Can you gather every line from the entries below that contains the string "keys", copying each one in full?

● ● ● ● ●

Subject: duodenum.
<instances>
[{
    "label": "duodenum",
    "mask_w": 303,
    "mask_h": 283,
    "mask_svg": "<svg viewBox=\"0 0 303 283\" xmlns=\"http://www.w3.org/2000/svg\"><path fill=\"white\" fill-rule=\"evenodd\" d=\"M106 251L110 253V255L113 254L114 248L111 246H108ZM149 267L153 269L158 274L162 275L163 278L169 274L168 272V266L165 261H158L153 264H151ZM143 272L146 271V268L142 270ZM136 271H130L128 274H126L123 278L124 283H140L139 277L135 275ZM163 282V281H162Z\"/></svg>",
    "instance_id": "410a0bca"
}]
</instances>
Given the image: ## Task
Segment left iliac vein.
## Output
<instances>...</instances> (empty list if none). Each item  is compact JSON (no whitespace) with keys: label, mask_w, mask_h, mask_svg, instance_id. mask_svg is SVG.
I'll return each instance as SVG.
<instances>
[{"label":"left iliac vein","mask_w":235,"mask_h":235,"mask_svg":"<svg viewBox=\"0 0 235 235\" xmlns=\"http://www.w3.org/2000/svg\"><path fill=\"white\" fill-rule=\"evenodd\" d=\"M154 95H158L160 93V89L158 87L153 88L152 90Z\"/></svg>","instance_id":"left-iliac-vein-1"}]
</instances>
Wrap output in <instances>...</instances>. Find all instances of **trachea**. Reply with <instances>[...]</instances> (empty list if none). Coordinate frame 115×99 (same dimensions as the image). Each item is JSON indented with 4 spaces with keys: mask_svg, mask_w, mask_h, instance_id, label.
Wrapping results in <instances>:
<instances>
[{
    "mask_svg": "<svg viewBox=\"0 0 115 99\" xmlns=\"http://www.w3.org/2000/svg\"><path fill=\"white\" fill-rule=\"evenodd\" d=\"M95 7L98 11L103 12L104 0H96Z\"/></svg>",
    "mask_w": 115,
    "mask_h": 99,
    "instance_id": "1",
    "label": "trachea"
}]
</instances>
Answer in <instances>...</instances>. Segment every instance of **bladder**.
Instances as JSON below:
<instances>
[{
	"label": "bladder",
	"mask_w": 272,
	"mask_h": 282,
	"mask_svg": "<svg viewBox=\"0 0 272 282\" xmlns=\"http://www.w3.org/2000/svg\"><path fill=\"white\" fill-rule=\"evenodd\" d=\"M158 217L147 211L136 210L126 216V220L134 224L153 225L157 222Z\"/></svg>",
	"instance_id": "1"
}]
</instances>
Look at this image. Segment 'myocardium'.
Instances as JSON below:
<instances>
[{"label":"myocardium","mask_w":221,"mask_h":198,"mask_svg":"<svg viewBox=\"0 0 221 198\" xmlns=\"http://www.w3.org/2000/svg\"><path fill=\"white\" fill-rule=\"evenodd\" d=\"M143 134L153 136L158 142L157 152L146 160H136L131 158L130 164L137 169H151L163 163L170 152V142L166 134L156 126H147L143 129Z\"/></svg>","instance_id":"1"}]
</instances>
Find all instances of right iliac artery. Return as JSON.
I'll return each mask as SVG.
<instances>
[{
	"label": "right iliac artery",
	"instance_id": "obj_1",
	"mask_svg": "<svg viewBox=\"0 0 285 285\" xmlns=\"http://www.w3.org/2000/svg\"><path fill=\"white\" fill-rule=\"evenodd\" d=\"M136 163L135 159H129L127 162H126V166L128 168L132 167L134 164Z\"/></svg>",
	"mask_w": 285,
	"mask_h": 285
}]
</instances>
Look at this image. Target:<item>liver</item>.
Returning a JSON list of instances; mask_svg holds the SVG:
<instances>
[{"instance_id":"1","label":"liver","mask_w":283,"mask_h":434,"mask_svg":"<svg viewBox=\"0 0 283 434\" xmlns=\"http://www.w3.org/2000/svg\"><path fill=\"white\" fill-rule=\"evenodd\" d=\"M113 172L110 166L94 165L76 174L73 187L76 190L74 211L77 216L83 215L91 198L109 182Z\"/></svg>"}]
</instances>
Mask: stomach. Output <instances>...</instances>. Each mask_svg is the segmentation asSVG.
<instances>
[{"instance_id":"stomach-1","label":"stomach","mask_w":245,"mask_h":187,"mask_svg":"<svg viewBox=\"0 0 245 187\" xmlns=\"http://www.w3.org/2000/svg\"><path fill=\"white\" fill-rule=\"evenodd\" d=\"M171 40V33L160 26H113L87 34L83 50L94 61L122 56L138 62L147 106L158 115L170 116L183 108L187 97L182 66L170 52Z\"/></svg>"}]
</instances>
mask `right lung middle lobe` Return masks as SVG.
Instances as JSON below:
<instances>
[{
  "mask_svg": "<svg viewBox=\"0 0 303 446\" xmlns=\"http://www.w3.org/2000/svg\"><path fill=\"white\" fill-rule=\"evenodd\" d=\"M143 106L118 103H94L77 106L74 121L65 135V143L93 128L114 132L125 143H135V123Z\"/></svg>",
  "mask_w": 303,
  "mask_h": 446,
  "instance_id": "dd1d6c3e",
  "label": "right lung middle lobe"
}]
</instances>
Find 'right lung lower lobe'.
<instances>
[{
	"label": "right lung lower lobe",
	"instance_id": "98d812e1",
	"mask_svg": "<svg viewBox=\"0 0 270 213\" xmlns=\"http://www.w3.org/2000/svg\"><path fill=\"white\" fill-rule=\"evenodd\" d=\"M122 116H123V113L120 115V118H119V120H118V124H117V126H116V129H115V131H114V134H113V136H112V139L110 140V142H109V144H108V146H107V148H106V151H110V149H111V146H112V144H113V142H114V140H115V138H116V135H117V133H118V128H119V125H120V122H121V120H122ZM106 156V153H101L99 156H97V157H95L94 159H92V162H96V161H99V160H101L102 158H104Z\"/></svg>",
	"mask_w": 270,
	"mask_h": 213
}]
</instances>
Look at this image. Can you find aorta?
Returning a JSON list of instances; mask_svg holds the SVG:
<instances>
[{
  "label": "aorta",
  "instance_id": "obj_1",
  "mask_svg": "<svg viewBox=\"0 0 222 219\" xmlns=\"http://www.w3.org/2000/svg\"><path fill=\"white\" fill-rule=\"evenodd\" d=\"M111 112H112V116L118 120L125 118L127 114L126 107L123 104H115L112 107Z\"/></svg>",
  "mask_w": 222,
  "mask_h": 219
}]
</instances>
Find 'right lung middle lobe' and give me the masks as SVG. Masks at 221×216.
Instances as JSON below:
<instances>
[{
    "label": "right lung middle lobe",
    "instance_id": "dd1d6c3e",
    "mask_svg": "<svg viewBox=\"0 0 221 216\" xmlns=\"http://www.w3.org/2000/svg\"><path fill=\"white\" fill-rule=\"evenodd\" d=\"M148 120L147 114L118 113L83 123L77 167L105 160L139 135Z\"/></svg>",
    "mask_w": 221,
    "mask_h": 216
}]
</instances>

● ● ● ● ●

**COMPLETE ANSWER**
<instances>...</instances> (empty list if none). Each item  is compact JSON (no whitespace) with keys: label, mask_w, mask_h, mask_svg, instance_id. mask_svg is SVG.
Wrap output in <instances>...</instances>. Find all instances of **trachea**. Reply with <instances>[...]</instances> (empty list if none). Coordinate frame 115×99 (same dimensions as the image). Each item is JSON indented with 4 spaces with keys: mask_svg, mask_w, mask_h, instance_id, label.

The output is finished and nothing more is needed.